YOUR TASKS:
1: The entity types documentation page defines a BUILT_IN hash. List every key in it whose parser is nil.
2: Repeat the entity types documentation page word for word from "Class Method Details" to "type format (UPPER_SNAKE_CASE).".
3: Write the next part of the entity types documentation page, picking up after its last sentence.

___ SOURCE DOCUMENT

Module: PatternRuby::EntityTypes

Defined in:
lib/pattern_ruby/entity_types.rb

Defined Under Namespace

Classes: Registry

Constant Summary collapse

BUILT_IN =
{
  string: { pattern: nil, parser: nil },
  number: { pattern: /\d+(?:\.\d+)?/, parser: ->(s) { s.include?(".") ? s.to_f : s.to_i } },
  integer: { pattern: /\d+/, parser: ->(s) { s.to_i } },
  email: { pattern: /[\w.+\-]+@[\w\-]+\.[\w.]+/, parser: nil },
  phone: { pattern: /\+?\d[\d\s\-()]{7,}/, parser: nil },
  url: { pattern: %r{https?://\S+}, parser: nil },
  currency: { pattern: /\$[\d,]+(?:\.\d{2})?/, parser: ->(s) { s.delete(",").delete("$").to_f } },
}.freeze
STANDARD_NER_TYPES =

Standard NER entity types recognized in pattern constraints like entity:PERSON

%w[
  PERSON PER
  LOCATION LOC
  ORGANIZATION ORG
  DATE TIME
  MONEY PERCENT
  MISC
].freeze

Class Method Summary collapse

Class Method Details

.valid_entity_type?(type_str) ⇒ Boolean

Validates an entity type string used in pattern constraints (e.g., “PERSON” from name:PERSON). Returns true if the type is a standard NER type, a built-in type, or matches the custom type format (UPPER_SNAKE_CASE).

______
___ INFORMATION SUPPLIED

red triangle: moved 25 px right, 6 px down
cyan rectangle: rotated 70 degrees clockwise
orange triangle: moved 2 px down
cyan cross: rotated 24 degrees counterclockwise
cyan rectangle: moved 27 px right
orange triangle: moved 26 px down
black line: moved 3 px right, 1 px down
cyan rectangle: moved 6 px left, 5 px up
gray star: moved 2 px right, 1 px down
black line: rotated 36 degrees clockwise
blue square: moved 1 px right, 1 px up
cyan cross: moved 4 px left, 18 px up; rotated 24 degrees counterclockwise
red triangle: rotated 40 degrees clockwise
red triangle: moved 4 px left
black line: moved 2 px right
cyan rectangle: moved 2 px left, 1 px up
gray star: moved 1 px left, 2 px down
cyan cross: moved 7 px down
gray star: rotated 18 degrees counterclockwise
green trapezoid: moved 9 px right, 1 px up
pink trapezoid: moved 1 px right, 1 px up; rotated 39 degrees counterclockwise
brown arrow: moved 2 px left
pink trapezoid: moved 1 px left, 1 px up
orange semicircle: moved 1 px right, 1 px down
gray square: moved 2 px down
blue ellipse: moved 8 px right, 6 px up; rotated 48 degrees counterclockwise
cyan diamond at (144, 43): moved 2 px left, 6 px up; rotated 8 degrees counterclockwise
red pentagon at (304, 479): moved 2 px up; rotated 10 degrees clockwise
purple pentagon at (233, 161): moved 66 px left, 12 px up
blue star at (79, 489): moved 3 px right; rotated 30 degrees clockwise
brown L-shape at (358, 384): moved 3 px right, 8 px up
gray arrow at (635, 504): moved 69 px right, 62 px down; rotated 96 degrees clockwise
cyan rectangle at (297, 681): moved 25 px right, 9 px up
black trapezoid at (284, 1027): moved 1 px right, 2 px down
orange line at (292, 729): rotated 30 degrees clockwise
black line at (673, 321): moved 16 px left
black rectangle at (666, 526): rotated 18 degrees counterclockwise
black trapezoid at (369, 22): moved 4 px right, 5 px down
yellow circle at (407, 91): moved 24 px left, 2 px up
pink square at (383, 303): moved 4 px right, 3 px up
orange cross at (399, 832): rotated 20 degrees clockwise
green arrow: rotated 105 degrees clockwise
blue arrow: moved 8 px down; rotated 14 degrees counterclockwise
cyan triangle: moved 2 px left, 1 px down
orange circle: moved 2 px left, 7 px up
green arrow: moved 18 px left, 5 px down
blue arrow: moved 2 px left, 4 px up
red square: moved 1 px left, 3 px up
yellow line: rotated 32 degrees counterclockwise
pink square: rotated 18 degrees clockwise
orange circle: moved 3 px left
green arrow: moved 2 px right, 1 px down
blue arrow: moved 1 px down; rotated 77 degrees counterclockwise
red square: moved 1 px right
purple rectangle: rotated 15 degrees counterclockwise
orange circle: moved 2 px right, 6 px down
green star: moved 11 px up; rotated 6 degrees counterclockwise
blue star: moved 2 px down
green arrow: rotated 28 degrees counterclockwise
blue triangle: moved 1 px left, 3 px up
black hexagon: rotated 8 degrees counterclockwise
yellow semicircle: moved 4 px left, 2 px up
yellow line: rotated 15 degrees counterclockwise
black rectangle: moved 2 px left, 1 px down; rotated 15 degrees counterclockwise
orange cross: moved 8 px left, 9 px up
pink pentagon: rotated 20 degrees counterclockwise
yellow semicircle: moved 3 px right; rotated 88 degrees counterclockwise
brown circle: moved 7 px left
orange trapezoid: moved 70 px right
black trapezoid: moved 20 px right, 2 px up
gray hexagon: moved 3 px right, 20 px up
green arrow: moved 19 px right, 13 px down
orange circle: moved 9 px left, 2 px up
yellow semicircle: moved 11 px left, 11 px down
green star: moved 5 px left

______

RESPONSES TO THE EXERCISE:
1: string, email, phone, url

2:
Class Method Details

.valid_entity_type?(type_str) ⇒ Boolean

Validates an entity type string used in pattern constraints (e.g., “PERSON” from name:PERSON). Returns true if the type is a standard NER type, a built-in type, or matches the custom type format (UPPER_SNAKE_CASE).

3:
Returns:

  • (Boolean)


26
27
28
29
30
31
32
33
34
35
# File 'lib/pattern_ruby/entity_types.rb', line 26

def self.valid_entity_type?(type_str)
  return false if type_str.nil? || type_str.strip.empty?

  normalized = type_str.strip
  return true if STANDARD_NER_TYPES.include?(normalized)
  return true if BUILT_IN.key?(normalized.downcase.to_sym)

  # Allow custom types that follow UPPER_SNAKE_CASE or CamelCase convention
  !!(normalized.match?(/\A[A-Z][A-Z0-9_]*\z/) || normalized.match?(/\A[A-Z][a-zA-Z0-9]*\z/))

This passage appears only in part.